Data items

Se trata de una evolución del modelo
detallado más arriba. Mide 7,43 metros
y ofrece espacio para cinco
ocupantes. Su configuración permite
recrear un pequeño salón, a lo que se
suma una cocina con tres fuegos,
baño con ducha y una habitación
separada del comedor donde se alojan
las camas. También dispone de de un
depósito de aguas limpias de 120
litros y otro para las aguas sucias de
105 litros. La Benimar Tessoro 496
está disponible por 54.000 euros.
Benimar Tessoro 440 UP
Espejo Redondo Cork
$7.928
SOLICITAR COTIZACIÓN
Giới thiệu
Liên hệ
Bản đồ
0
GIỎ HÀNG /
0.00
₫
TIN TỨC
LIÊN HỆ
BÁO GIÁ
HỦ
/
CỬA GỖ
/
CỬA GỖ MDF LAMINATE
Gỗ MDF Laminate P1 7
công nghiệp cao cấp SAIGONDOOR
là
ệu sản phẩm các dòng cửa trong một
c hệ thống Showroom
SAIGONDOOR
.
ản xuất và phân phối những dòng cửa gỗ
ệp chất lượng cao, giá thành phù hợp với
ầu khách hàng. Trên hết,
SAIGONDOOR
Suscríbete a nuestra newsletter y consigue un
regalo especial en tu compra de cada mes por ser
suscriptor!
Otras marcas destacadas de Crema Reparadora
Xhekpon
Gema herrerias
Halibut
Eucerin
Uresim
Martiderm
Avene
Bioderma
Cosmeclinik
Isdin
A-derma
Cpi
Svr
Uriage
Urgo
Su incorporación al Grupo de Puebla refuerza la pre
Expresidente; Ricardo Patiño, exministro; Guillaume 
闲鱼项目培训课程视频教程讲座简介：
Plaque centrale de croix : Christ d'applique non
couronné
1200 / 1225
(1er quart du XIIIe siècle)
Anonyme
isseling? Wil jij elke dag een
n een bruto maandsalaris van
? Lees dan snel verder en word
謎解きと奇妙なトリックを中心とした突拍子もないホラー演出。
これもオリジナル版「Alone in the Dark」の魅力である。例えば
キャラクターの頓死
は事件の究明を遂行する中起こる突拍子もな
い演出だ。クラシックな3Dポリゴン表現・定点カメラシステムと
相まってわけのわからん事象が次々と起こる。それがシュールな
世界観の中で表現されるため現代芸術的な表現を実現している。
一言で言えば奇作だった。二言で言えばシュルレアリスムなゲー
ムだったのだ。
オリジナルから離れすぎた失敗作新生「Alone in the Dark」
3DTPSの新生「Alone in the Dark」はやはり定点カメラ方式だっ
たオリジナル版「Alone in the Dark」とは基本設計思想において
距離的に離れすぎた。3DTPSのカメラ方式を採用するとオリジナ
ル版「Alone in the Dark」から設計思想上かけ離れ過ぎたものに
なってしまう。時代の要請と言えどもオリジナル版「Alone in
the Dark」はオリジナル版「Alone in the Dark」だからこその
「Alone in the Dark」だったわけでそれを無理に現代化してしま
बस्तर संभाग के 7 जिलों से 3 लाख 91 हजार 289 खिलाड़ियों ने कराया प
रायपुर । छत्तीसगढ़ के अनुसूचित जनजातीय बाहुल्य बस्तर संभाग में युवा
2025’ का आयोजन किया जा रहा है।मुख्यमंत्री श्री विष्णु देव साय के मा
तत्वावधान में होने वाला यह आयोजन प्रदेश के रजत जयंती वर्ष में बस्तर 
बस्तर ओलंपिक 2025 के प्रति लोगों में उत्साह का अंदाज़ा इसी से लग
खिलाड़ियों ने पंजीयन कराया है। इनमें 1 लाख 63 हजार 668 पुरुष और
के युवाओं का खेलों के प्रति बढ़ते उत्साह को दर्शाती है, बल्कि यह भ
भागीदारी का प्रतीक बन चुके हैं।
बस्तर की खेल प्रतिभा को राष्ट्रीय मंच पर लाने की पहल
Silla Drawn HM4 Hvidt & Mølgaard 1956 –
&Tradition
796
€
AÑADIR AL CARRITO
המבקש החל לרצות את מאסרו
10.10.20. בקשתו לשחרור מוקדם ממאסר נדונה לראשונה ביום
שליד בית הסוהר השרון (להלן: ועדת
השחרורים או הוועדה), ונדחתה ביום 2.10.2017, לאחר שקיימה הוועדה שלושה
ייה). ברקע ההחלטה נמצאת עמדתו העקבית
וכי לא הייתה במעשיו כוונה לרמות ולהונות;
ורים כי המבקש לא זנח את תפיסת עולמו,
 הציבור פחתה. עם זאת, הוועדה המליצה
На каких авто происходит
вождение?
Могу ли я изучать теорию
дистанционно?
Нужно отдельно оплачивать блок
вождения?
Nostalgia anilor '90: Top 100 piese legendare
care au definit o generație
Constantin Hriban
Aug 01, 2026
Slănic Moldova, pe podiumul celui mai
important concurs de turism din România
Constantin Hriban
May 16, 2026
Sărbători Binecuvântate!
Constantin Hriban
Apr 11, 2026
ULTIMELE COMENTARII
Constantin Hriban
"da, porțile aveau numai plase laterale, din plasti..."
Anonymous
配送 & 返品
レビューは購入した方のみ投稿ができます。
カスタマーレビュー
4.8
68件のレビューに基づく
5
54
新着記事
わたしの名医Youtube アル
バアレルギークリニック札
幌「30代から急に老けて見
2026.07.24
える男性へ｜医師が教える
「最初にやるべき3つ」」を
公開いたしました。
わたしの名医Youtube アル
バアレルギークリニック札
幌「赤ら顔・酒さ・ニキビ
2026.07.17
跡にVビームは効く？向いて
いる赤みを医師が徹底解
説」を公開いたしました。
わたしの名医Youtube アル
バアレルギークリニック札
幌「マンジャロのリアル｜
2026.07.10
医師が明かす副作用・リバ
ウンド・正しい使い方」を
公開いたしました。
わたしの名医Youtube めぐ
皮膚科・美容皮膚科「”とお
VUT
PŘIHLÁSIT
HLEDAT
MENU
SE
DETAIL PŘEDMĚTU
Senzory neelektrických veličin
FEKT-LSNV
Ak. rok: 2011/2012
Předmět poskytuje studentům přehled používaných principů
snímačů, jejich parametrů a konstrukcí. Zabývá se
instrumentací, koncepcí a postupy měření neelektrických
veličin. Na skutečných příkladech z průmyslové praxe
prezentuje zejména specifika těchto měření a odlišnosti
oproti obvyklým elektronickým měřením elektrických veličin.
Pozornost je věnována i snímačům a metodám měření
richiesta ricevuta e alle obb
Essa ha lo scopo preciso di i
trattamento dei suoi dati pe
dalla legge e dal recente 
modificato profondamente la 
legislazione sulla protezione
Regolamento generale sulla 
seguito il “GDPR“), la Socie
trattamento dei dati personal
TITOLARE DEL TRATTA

→ **BRIEF**: Scan the data above and copy each line containing the word "Benimar".

→ **SOLUTION TO THIS EXERCISE**:
105 litros. La Benimar Tessoro 496
Benimar Tessoro 440 UP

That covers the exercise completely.